Gaia (16.10.2021)

 

Gaia durfte am 16.10.2021 in ihr neues Zuhause nach Deutschland ziehen. Lesen Sie hier die ersten Zeilen die uns erreicht haben:

 

Liebes RespekTiere Team,

Gaia ist nun seit 3 Wochen hier und sie fühlt sich im Haus und im Garten inzwischen sichtlich wohl. Sie wächst noch kräftig und vieles muss Sie noch lernen aber wir arbeiten daran. Das Gassi gehen ist ihr manchmal noch immer unheimlich, aber ihr Vertrauen wächst sichtlich von Woche zu Woche und das anschließende Schmusen macht uns beiden Spaß. Ich glaube wir zwei haben inzwischen unseren Groove gefunden und ich bin sehr froh, dass Gaia nun Teil meines Lebens ist.

Ich danke RespekTiere ganz herzlich, dass Gaia ihren Weg zu mir gefunden hat, und ich freue mich schon auf die kommenden Jahre mit ihr!

 

 

 

Hier zur Erinnerung die Geschichte von Gaia:

 

Verraten, verlassen, ausgesetzt- drei Hundekinder suchen ihren Weg ins Glück

Und wieder einmal hat man sich eines Wurfs Welpen einfach entledigt. Die drei süßen Hundekinder wurden nahe Santa Teresa, in einer Kiste ausgesetzt und ihrem Schicksal überlassen. Sie waren noch so klein, dass sie noch mit  der Flasche gefüttert werden mussten und noch nicht selbstständig Kot absetzten konnten. Wie schlimm muss es auch für ihre Mamma sein, der ihre Welpen so früh entrissen wurden? Zum Glück sind die Kleinen jetzt in Sicherheit und werden gut versorgt.
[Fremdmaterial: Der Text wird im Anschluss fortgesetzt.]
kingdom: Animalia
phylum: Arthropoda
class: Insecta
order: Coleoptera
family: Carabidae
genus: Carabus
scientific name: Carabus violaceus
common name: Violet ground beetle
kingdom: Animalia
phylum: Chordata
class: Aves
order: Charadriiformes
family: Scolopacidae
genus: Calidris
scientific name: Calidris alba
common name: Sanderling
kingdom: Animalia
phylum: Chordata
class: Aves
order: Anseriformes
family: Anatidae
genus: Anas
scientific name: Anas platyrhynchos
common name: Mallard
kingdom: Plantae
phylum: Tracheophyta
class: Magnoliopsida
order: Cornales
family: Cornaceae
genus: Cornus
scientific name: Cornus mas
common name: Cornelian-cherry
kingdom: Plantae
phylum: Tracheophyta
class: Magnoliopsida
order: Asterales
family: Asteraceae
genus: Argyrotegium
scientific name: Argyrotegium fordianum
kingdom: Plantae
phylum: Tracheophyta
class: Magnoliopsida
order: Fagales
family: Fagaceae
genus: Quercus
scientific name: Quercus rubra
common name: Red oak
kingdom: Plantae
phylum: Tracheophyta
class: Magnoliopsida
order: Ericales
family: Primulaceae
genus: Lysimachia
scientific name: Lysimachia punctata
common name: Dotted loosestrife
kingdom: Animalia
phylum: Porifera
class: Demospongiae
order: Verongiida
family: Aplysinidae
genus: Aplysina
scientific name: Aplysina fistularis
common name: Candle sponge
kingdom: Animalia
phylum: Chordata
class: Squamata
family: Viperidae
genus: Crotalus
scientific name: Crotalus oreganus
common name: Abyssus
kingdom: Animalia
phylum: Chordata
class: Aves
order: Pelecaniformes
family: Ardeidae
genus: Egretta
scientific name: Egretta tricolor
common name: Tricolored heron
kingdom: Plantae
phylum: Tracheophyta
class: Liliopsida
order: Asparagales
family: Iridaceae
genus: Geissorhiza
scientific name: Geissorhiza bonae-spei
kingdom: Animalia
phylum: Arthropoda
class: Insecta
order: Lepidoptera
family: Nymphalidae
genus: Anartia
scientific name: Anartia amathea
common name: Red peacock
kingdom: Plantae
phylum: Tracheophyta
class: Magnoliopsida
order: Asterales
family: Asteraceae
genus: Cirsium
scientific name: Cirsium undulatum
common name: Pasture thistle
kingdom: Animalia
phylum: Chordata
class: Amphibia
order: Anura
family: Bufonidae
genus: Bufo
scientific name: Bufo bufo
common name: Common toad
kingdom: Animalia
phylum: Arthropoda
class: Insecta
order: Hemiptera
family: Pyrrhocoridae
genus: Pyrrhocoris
Nun brauchen sie noch ihre eigenen Familien, die ihnen ein sicheres Zuhause bis zu ihrem Lebensende geben können. Im Oktober könne Sie geimpft, gechipt, entwurmt und mit einer Parasitenprophylaxe versehen nach Deutschland ausreisen.

Möglicher Weise handelt es sich bei den Kleinen um Pastore Fonnese Mischlinge. Der Pastore Fonnese, ist eine alte sardische Hunderasse, er hat sich als Hirtenhund einen Namen gemacht, welcher auch für den Schutz der Herden zuständig ist. Er hat ein eher raues Fell, wird mittelgroß und gilt als territorial, wachsam, charakterstark und intelligent. Fremden gegenüber ist er in der Regel eher misstrauisch, seinem Besitzer aber treu ergeben. Wie allgemein bei Herdenschutzhunden muss man mit diesen Eigenschaften umgehen können. Hier bedarf es liebe- und vertrauensvoller, aber konsequenter Erziehung, bei der man das eigenständige Wesen des Tieres respektieren und seiner zuweilen etwas „dickköpfigen“ Art mit Verständnis begegnen und auch aushalten muss, dass bedingungsloser Gehorsam nicht in seinen Genen liegt. Bei richtiger Erziehung bekommt man einen absolut loyalen Hund, der die Nähe seiner Menschen sucht und sehr anhänglich und verschmust sein kann.

Für die Welpen suchen wir Menschen welche nicht berufstätig sind, oder welche von zu Hause arbeiten, da die Kleinen anfangs nicht alleine bleiben können und auch später nicht länger als einige Stunden alleine bleiben sollen. Die Welpen brauchen viel Nähe und sollen darum auch nachts nicht von ihren Menschen isoliert, in einem anderen Zimmer schlafen müssen. Die Kleinen müssen noch alles lernen, sind noch nicht stubenrein und werden mit Sicherheit das einen oder andere anknabbern.